Vision transformer (ViT) expands the success of transformer models from sequential data to images. The model decomposes an image into many smaller patches and arranges them into a sequence. Multi-head self-attentions are then applied to the sequence to learn the attention between patches. Despite many successful interpretations of transformers on sequential data, little effort has been devoted to the interpretation of ViTs, and many questions remain unanswered. For example, among the numerous attention heads, which one is more important?
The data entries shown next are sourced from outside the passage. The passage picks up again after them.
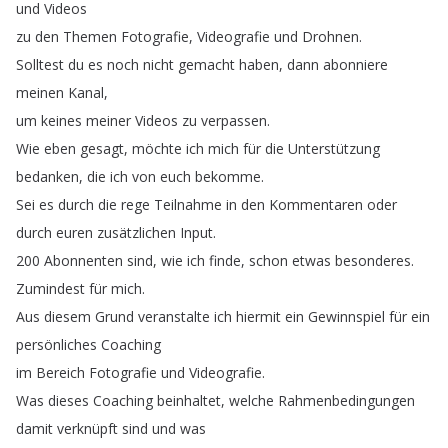
und
Videos
zu
den
Themen
Fotografie
,
Videografie
und
Drohnen
.
Solltest
du
es
noch
nicht
gemacht
haben
,
dann
abonniere
meinen
Kanal
,
um
keines
meiner
Videos
zu
verpassen
.
Wie
eben
gesagt
,
möchte
ich
mich
für
die
Unterstützung
bedanken
,
die
ich
von
euch
bekomme
.
Sei
es
durch
die
rege
Teilnahme
in
den
Kommentaren
oder
durch
euren
zusätzlichen
Input
.
200
Abonnenten
sind
,
wie
ich
finde
,
schon
etwas
besonderes
.
Zumindest
für
mich
.
Aus
diesem
Grund
veranstalte
ich
hiermit
ein
Gewinnspiel
für
ein
persönliches
Coaching
im
Bereich
Fotografie
und
Videografie
.
Was
dieses
Coaching
beinhaltet
,
welche
Rahmenbedingungen
damit
verknüpft
sind
und
was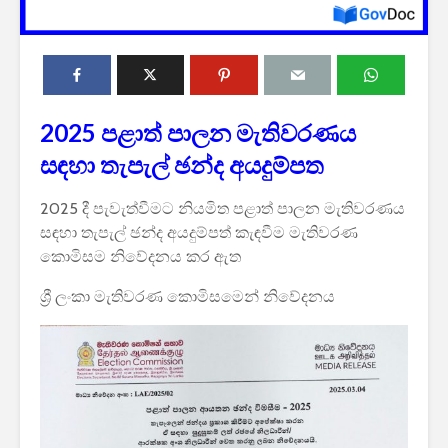
2025 පළාත් පාලන මැතිවරණය
සඳහා තැපැල් ඡන්ද අයදුම්පත
2025 දී පැවැත්වීමට නියමිත පළාත් පාලන මැතිවරණය
සඳහා තැපැල් ඡන්ද අයදුම්පත් කැඳවීම මැතිවරණ
කොමිසම නිවේදනය කර ඇත
ශ්‍රී ලංකා මැතිවරණ කොමිසමෙන් නිවේදනය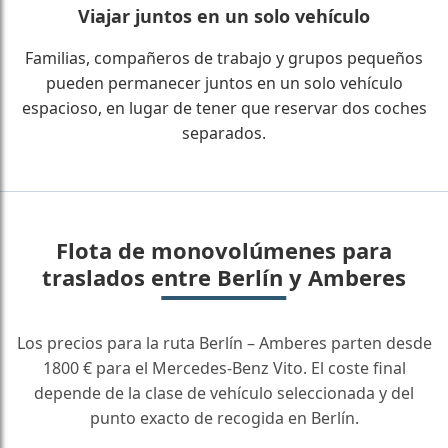
Viajar juntos en un solo vehículo
Familias, compañeros de trabajo y grupos pequeños
pueden permanecer juntos en un solo vehículo
espacioso, en lugar de tener que reservar dos coches
separados.
Flota de monovolúmenes para
traslados entre Berlín y Amberes
Los precios para la ruta Berlín – Amberes parten desde
1800 € para el Mercedes-Benz Vito. El coste final
depende de la clase de vehículo seleccionada y del
punto exacto de recogida en Berlín.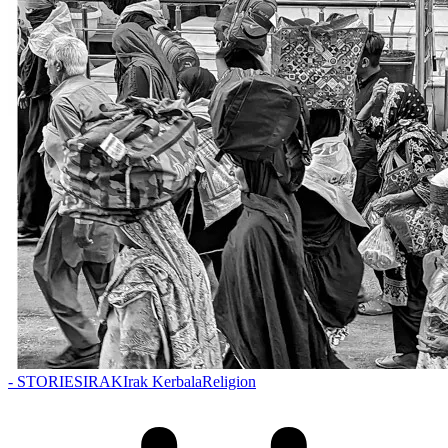
- STORIES
IRAK
Irak Kerbala
Religion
How strong are individual patches attending to their spatial neighbors in different heads? What attention patterns have individual heads learned? In this work, we answer these questions through a visual analytics approach. Specifically, we first identify what heads are more important in ViTs by introducing multiple pruning-based metrics. Then, we profile the spatial distribution of attention strengths between patches inside individual heads, as well as the trend of attention strengths across attention layers. Third, using an autoencoder-based learning solution, we summarize all possible attention patterns that individual heads could learn. Examining the attention strengths and patterns of the important heads, we answer why they are important. Through concrete case studies with experienced deep learning experts on multiple ViTs, we validate the effectiveness of our solution that deepens the understanding of ViTs from head importance, head attention strength, and head attention pattern.
视觉转换器 (ViT) 将转换器模型从序列数据扩展到图像的成功。该模型将图像分解成许多较小的补丁,并将它们排列成一个序列。然后,多头自注意力被应用于该序列,以学习补丁之间的注意力。尽管在序列数据上有许多成功的转换器解释,但很少有人致力于解释 ViT,许多问题仍未得到解答。例如,在众多的注意力头中,哪一个更重要?不同头中的单个补丁与它们的空间邻居的注意力强度如何?单个头学到了哪些注意力模式?在这项工作中,我们通过可视化分析方法回答了这些问题。具体来说,我们首先通过引入多种基于修剪的指标来确定 ViTs 中哪些头更重要。然后,我们分析了单个头内补丁之间注意力强度的空间分布,以及注意力层之间注意力强度的趋势。第三,使用基于自动编码器的学习解决方案,我们总结了单个头可以学习的所有可能的注意力模式。通过对多个 ViTs 进行有经验的深度学习专家的具体案例研究,我们验证了我们的解决方案的有效性,该解决方案加深了对 ViTs 从头部重要性、头部注意力强度和头部注意力模式的理解。